From a cost perspective, generic ursodiol remains the most affordable option at about $500 per year. In contrast, Ocaliva carried a wholesale acquisition cost of $116,241 annually, while Livdelzi’s is $153,373 and Iqirvo’s is $139,430. For patients who now must transition away from Ocaliva, cost will be a factor, but clinical benefit may be the deciding point. Both Livdelzi and Iqirvo have demonstrated strong efficacy in terms of biochemical response, yet Livdelzi showed a statistically significant improvement in pruritus (itching), a common and burdensome symptom in PBC. This advantage makes Livdelzi the more clinically compelling of the two, while Iqirvo may be a reasonable choice in situations where price or patient specific safety considerations guide decision making.
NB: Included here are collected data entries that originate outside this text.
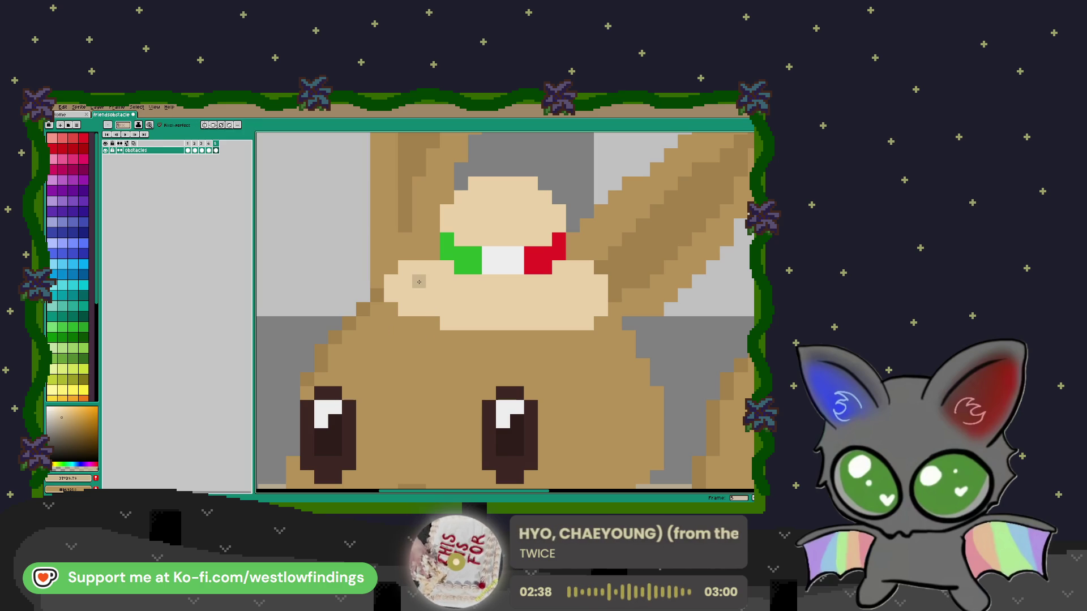
# Draw darker beige pixels along the hat's left and right edges and under the tricolour band
pyautogui.moveTo(404, 267)
pyautogui.mouseDown()
pyautogui.moveTo(391, 295)
pyautogui.moveTo(441, 320)
pyautogui.moveTo(589, 321)
pyautogui.mouseUp()
pyautogui.click(601, 299)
Bisphosphonates Show Survival Advantage Beyond Bone Health

A new real-world study presented at the American Society for Bone and Mineral Research annual meeting highlights an important development in osteoporosis management. Researchers found that bisphosphonates, including alendronate (Fosamax) and ibandronate (Boniva), were linked to a lower risk of death following a low trauma fracture when compared with denosumab (Prolia). In adults aged 50 and older who experienced fractures, survival probabilities at 48 months post fracture were 24.4% higher in men and 28.1% higher in women on bisphosphonates. While refracture free survival rates were similar between the two treatment groups, bisphosphonates were associated with lower all-cause mortality, particularly in patients with cardiometabolic conditions such as hypertension and diabetes, geriatric conditions such as dementia and neurological disorders, and complex cardiovascular conditions such as heart failure, chronic kidney disease, and arrhythmias. Since more than 60 percent of fractures occur in individuals with comorbidities, these findings emphasize the importance of evaluating osteoporosis therapies not only for their impact on bone health but also for their broader effects on overall survival.

For plan sponsors and healthcare professionals, this study reinforces the long-standing role of bisphosphonates as first line therapy. In addition to strong efficacy and extensive safety data, generics remain highly affordable with costs often under $50 per year. In contrast, Prolia and its current biosimilars average about $3,000 annually for the drug itself, with additional medical costs tied to administration by a healthcare professional. Even though biosimilar prices are expected to decrease by at least 50% with the introduction of Bildyos in late 2025 or early 2026, the cost difference remains substantial. When combined with evidence suggesting broader survival benefits, bisphosphonates stand out as a highly cost effective and convenient option for many patients with osteoporosis.